## PROVIDED TEXT
################


  • Brandi Amara Skyy

    This. All things this. Now i have a name for what i’ve been feeling all this month while writing, “productive despair.” Perhaps now that i know it’s name it’s power over me will subside. Here’s hoping!

    As always, thank you for sharing your words + thoughts. Always at the right moment, the right time.

    • Danishapiro

      Always good to hear that my words land at the right time!

  • janetgzinn

    So important to name it. And, so, so helpful to writers who don’t speak of this time feeling it can’t be shared. Thank you again for sharing from your soul.

    • Danishapiro

      :)))

  • Susan F. Mikulay

    Dani, Loved this…it came just when I needed it with my own work. Thank you for it – and all your great writing.

    • Danishapiro

      I’m glad to hear this, Susan. You’re welcome!

  • The timing of this piece (as with all your pieces) is remarkable. Lately, I sit at my desk and I wait for the words to come. I get up to make coffee. I get up to let the dog out. I get up to have a pedicure. I get up because I’d rather do anything but wait for the words to come. You remind me that productive despair—despair though it might be—is part of the creative process and almost always generative. But working through it? Root canal. Thank you as always for your wisdom.

################

## LISTED ENTRIES
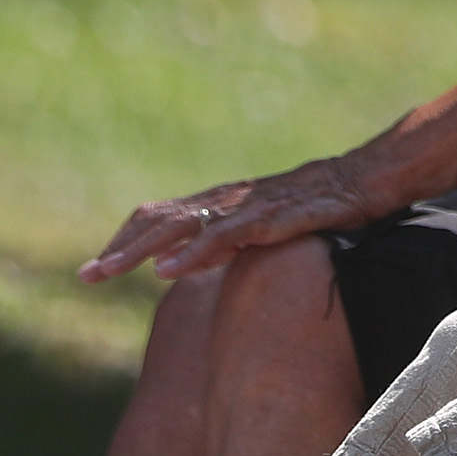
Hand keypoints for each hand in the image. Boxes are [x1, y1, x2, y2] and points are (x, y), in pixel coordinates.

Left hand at [80, 150, 399, 285]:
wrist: (372, 178)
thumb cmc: (327, 204)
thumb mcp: (272, 225)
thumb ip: (235, 239)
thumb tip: (203, 262)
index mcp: (225, 202)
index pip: (161, 215)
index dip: (126, 240)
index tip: (95, 268)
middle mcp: (229, 199)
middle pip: (161, 219)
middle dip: (119, 249)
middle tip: (84, 276)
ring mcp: (249, 206)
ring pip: (182, 227)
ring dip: (139, 251)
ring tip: (106, 272)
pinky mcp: (273, 216)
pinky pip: (224, 236)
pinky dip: (191, 253)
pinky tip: (167, 270)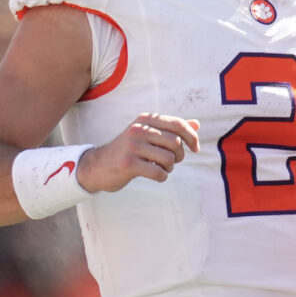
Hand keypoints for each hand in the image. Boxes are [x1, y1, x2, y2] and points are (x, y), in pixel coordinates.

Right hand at [77, 113, 199, 192]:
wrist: (98, 166)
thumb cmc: (129, 150)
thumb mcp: (148, 135)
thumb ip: (171, 129)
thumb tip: (197, 124)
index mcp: (145, 119)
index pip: (178, 124)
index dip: (192, 137)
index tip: (195, 149)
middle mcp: (138, 129)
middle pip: (175, 142)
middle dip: (179, 155)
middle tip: (172, 161)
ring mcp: (132, 146)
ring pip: (168, 158)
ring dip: (170, 167)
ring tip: (161, 167)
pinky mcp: (128, 163)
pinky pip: (158, 172)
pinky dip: (162, 176)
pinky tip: (156, 175)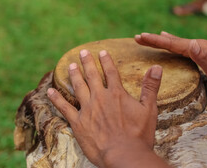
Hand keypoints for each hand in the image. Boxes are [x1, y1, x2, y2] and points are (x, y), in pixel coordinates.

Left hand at [47, 49, 166, 166]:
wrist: (124, 155)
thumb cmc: (139, 135)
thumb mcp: (149, 109)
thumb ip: (151, 87)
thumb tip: (156, 68)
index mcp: (117, 94)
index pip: (111, 72)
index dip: (106, 61)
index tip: (101, 52)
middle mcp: (100, 98)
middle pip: (92, 76)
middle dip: (87, 63)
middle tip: (82, 52)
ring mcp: (87, 110)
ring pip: (78, 87)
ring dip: (74, 75)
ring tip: (70, 65)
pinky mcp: (78, 123)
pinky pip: (64, 108)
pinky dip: (56, 99)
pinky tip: (49, 91)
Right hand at [135, 32, 206, 90]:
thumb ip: (203, 56)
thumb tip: (191, 43)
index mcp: (196, 48)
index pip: (171, 43)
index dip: (155, 40)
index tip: (140, 37)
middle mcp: (196, 45)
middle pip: (170, 41)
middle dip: (153, 39)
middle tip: (138, 36)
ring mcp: (199, 48)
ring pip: (175, 42)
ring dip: (161, 40)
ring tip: (150, 37)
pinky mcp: (201, 52)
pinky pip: (181, 46)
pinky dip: (172, 43)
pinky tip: (170, 40)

################

## WORK ORDER A
From the reader comments on productive despair, translate this sentence into Spanish: "Lately, I sit at my desk and I wait for the words to come."
## WORK ORDER B
Resume the reader comments on productive despair, picking up after their final sentence.

## WRITTEN REPLY A
Últimamente me siento frente a mi escritorio y espero a que lleguen las palabras.

## WRITTEN REPLY B
    • Danishapiro

      Literally, root canal, Elissa! Oy. Sending a big hug. xo

  • Loved this! It’s the theme in my writing this week from Anne Lamott, to Ann Patchett, I’ve been reading endless versions this week of the suffering that every writer must endure. You’ve given it a name. Despair, pain, anything that’s hard, is always our best teacher and leads us to where we can not go any other way. Thank you for sharing your wisdom.

    • Danishapiro

      You’re welcome. Glad it was helpful!

  • lynnjericho

    Here’s a quote that lives in my heart: Wisdom is crystalized suffering. Rudolf Steiner, designer of Waldorf Education wrote this. I know when I am feeling hopeless, helpless, powerless and clueless, if I can just celebrate it, I will give birth to something totally right. Thanks, Dani, for all your despair…what is produced is priceless.

    • Danishapiro

      Beautiful. Thank you for the Steiner quote.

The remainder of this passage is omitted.